Friction studies about a decade ago showed the COF changed with contact area. The sheetmetal has a rough topography characterized by a series of peaks and valleys. As the material deforms over the die, the amount of contact area increases as the peaks break off or are bent. The measured COF increases with increasing deformation. Therefore, the laboratory measurements typically represent only the undeformed material. Even worse, the studies showed that the contact area and therefore the COF changed with location in the stamping due to the amount of deformation, the local rate of deformation, the interface pressure, the quantity of residual lubricant, the heating of the lubricant and other factors.

In summary, one does not know the instantaneous COF at any location within the stamping with any degree of accuracy. Putting any single number into the virtual metalforming code is a classic case of GIGO.

There is one exception, however. The newer dry (barrier) lubricants use polymer or other coatings to physically separate the workpiece from the die. Now the COF is determined by the interfacial shearing within the lubricant. Even better, most of these dry lubricants are temperature insensitive. Now a specific COF can be entered into the code for more accurate prediction of final virtual forming. These lubricants also mean that physical press shops will produce more dimensionally stable stampings to meet the more rigid dimensional specifications imposed by their customers.
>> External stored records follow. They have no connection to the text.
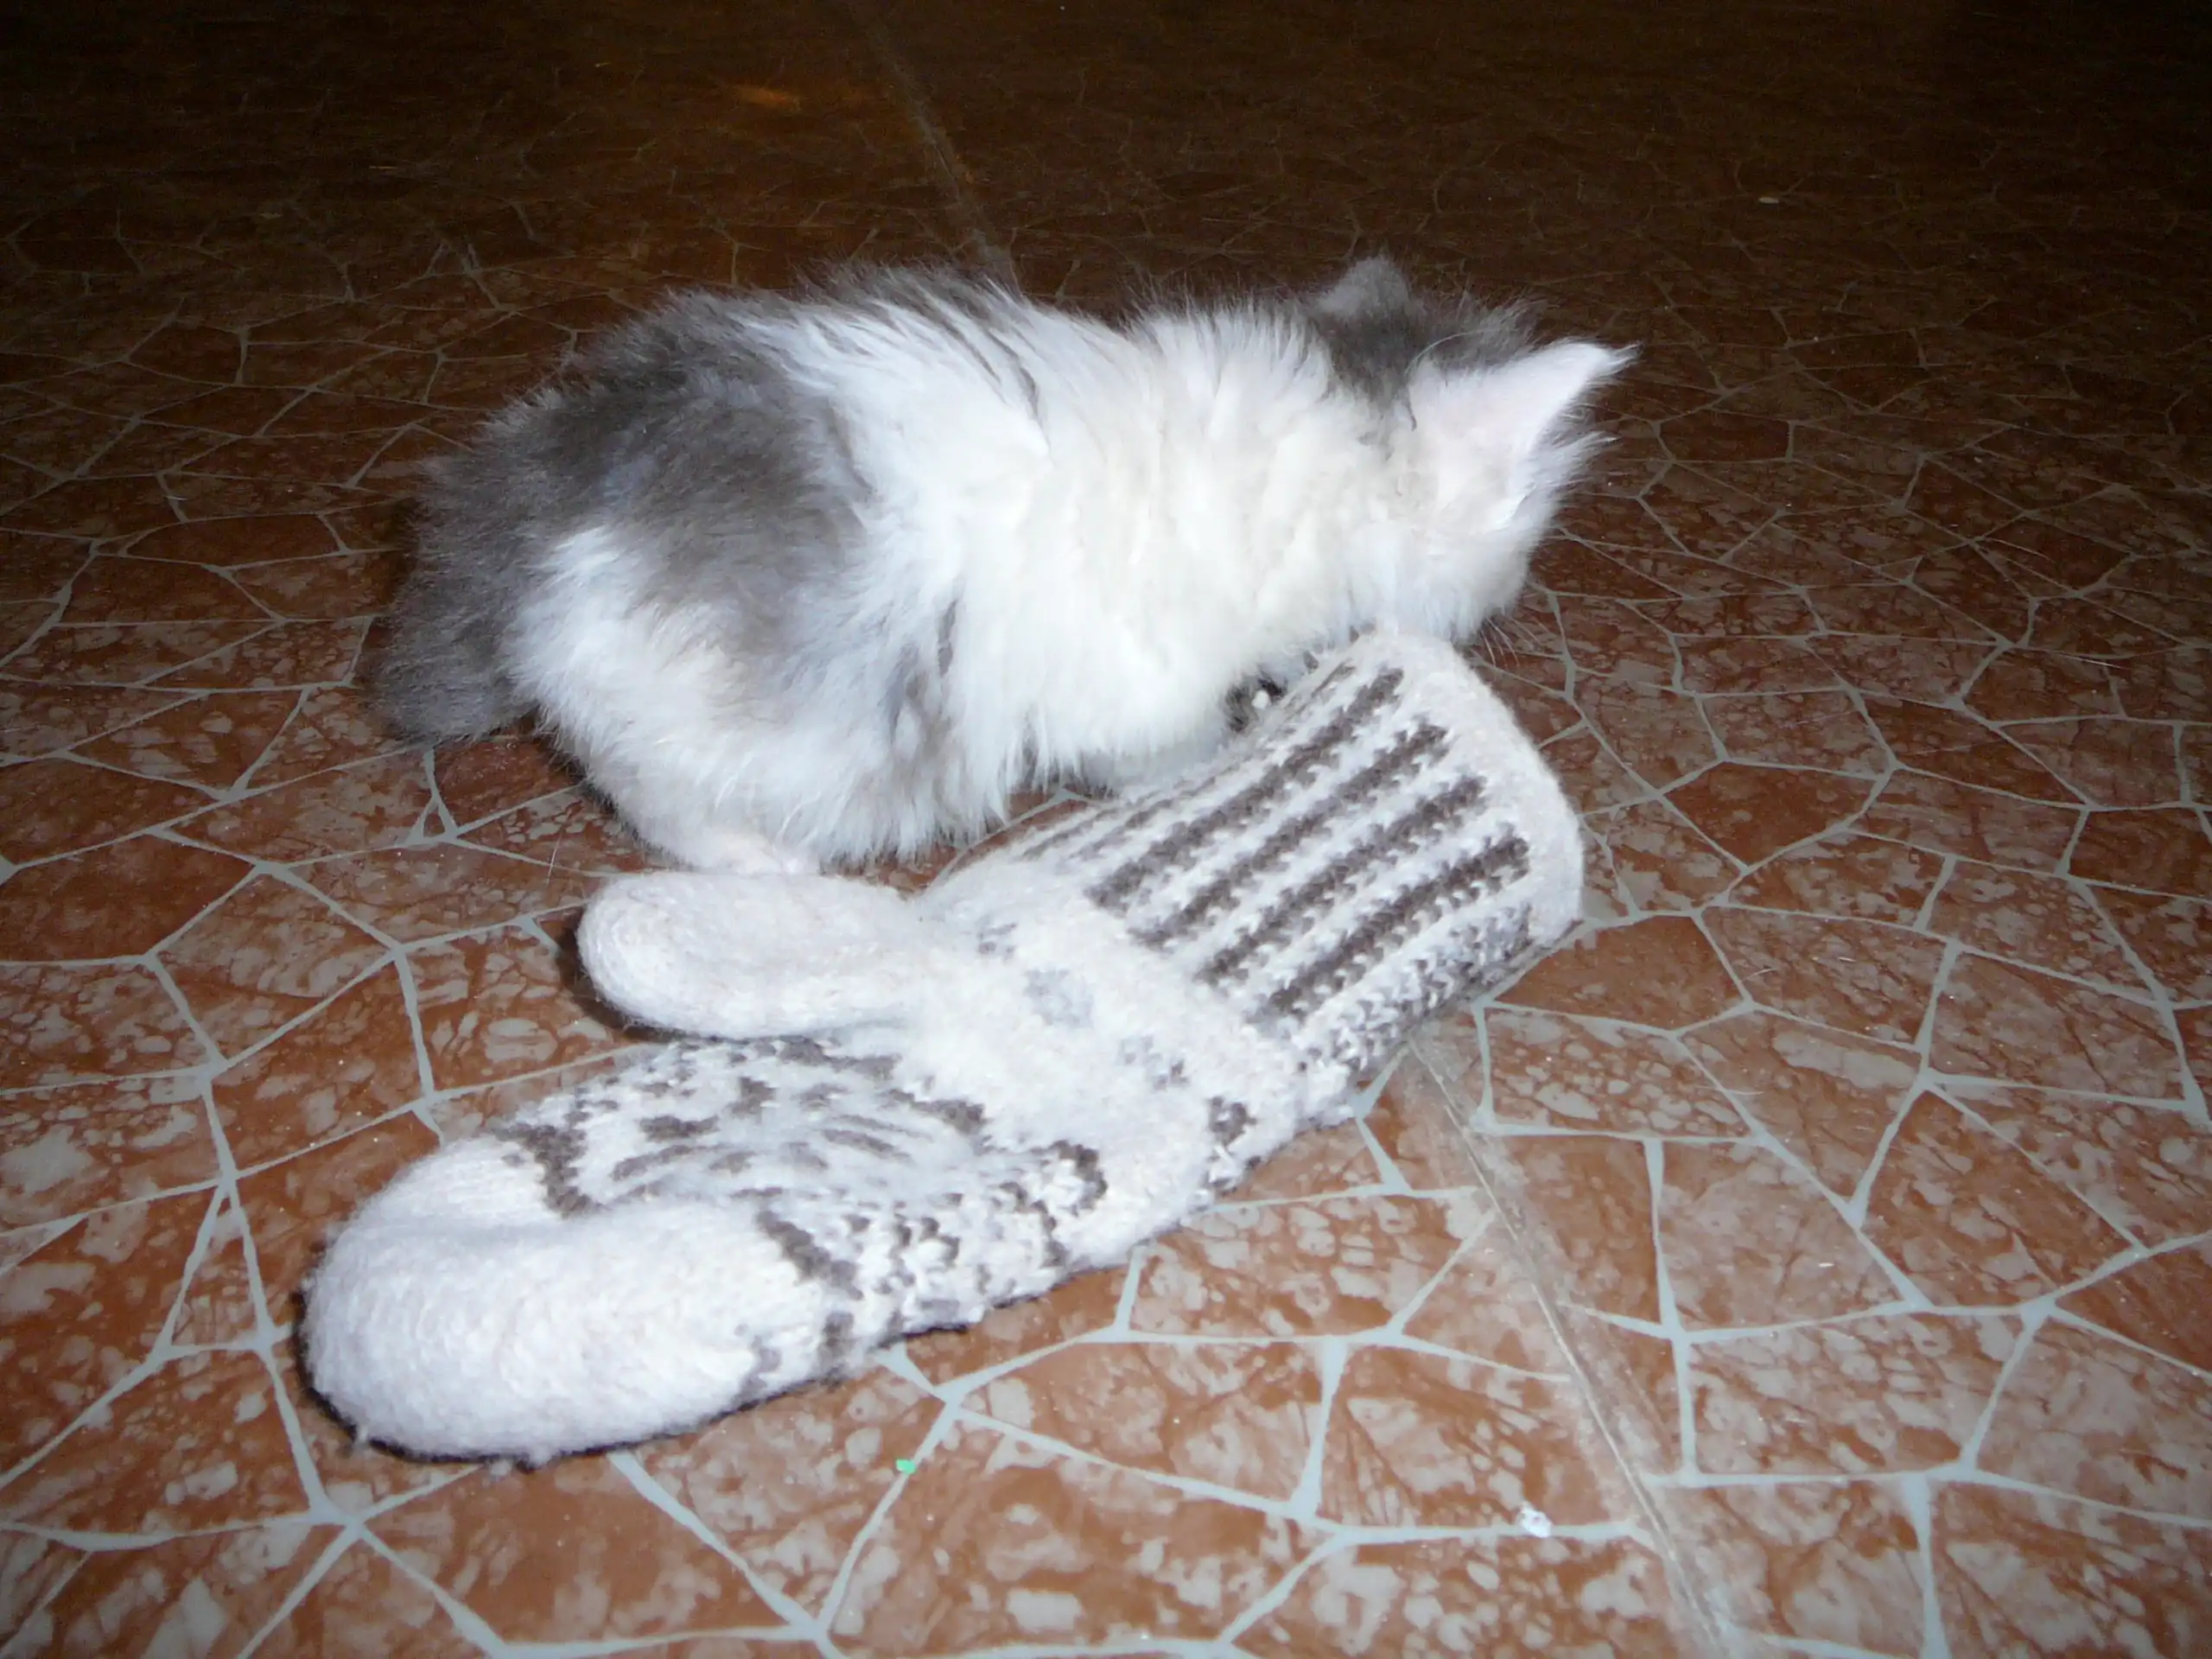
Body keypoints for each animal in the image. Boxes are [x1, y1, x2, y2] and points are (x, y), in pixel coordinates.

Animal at [376, 256, 1628, 870]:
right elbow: (1174, 754)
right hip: (712, 710)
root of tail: (534, 492)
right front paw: (1248, 746)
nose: (1516, 597)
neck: (1314, 456)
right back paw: (761, 863)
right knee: (649, 791)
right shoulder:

Another troublesome forming problem is attempting to switch between steel and aluminum in the same die—even if both materials have the same yield strengths. First, the aluminum will have three times the springback of steel because the Young’s Modulus of aluminum is one-third that of steel. Second, steel has a positive strain-rate hardening exponent. The more quickly steel is deformed, the higher the flow stress becomes during forming. In contrast, many aluminum alloys and other nonferrous alloys have a negative strain-rate hardening exponent. The faster the metals are deformed, the lower the flow stress becomes. This change in strain-rate hardening greatly affects the distribution of strain and severity of strain gradients throughout the stamping. Making these substitutions not only requires good data but a much deeper understanding of sheetmetal deformation.

The core problem seems to be the transfer of knowledge from one generation of press-shop personnel to the next generation. The emphasis is mostly on how to do things—knowledge gained by trial and error experimentation. Rarely do the right press-shop personnel get to understand the knowledge needed to transfer correct actions from low-strength to higher-strength materials or between different types of materials. My favorite saying covers it all: Any solution without data is simply guessing.